The tax code in the United States is very complicated, and compliance is not optional. The IRS can impose significant penalties for failure to comply, even if it is unintentional. But taxpayers also have opportunities within the tax code to minimize their tax bills by taking advantage of tax deductions and credits within the law.
Several information sources can help taxpayers understand the laws and rules, and they have different levels of authority. Here is a summary of some of those sources to help you better navigate the tax code.
Internal Revenue Code (IRC)
The IRC is also called the “tax code." This is the official body of law where all the federal tax rules enacted by the U.S. Congress are published. The Congress and the President are responsible for writing and approving the tax laws, which the IRS applies and enforces.
The tax code includes all types of federal taxes. It provides information about how much taxes are due and also the credits and deductions taxpayers can apply to reduce their tax liability. These rules are thousands of pages long and are very complicated, and there are many other sources of information that are easier to use.
Treasury (tax) regulations
These are the U.S. Treasury Department's official interpretations of the tax code. The Government Printing Office publishes them as Title 26, Internal Revenue, of the Code of Federal Regulations (referred to as 26 CFR) and updates them periodically. The Code of Federal Regulations and Title 26 can be accessed and searched online.
IRS publications provide interpretations of the tax code and are easier to read than the code itself. The IRS regularly issues announcements, notices, regulations, rules, and procedures to administer specific areas of the tax code.
Regulations interpret new laws or address issues that come up relating to existing laws. They are published in the Federal Register. The IRS will generally publish them first in proposed form before opening them to public comments and hearings before issuing final regulations.
Revenue rulings are official IRS interpretations of the IRC and related regulations that provide the IRS's position on how to apply the tax code to a specific fact pattern and inform and assist taxpayers. They are published in the IRS Internal Revenue Bulletin and the Federal Register and are assigned numbers chronologically by year. They are less authoritative than regulations but can be used as precedents by taxpayers.
Revenue procedures are official IRS public statements about procedures to follow or instructions relating to an IRS position, such as filing returns or computing deductible expenses. They are also published in the Internal Revenue Bulletin and are numbered the same way as revenue rulings. They may also be used as precedent.
IRS publications can be found online on the IRS website. They are also available in large print and can be searched by keyword and sorted by number, title, or date. They can be accessed for free and can be printed.
Because of the complexity of the IRC and related regulations, court cases and legal decisions provide many clarifications. Disputes between the IRS and taxpayers can be heard in the U.S. Tax Court, which is a specialized court that only hears federal tax cases, or in other federal courts.

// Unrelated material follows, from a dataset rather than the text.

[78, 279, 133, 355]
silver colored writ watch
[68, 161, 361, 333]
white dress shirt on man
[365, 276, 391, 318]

The U.S. Tax Court is independent and is not connected to the IRS. Cases tried in lower-level courts can be appealed to the U.S. Courts of Appeals or the U.S. Supreme Court. Case law can provide insights to taxpayers and their advisers on how to apply the tax laws to a specific issue and how the IRS might interpret areas that are not clearly defined in the tax code.
Finding and interpreting the tax code and related publications is challenging even for trained professionals like CPAs, enrolled agents (EAs), and tax attorneys. The rules are very complex and can change frequently. Many publications are available to help educate individual and business taxpayers about income taxes, but they may not be authoritative or reflect the most current laws and rules.
Understanding the tax code and related interpretations is not a one-person job. Working with an adviser with specialized knowledge and experience with the tax code and interpretations and who knows how to deal with the IRS is the best way to protect yourself. They can help you avoid errors that can subject you and your business to risk and cost you money. If you decide you need to go to tax court, an attorney with prior experience and expertise with the court may help you successfully defend your case. CPAs, EAs, and tax attorneys can help businesses maximize their tax opportunities and avoid pitfalls.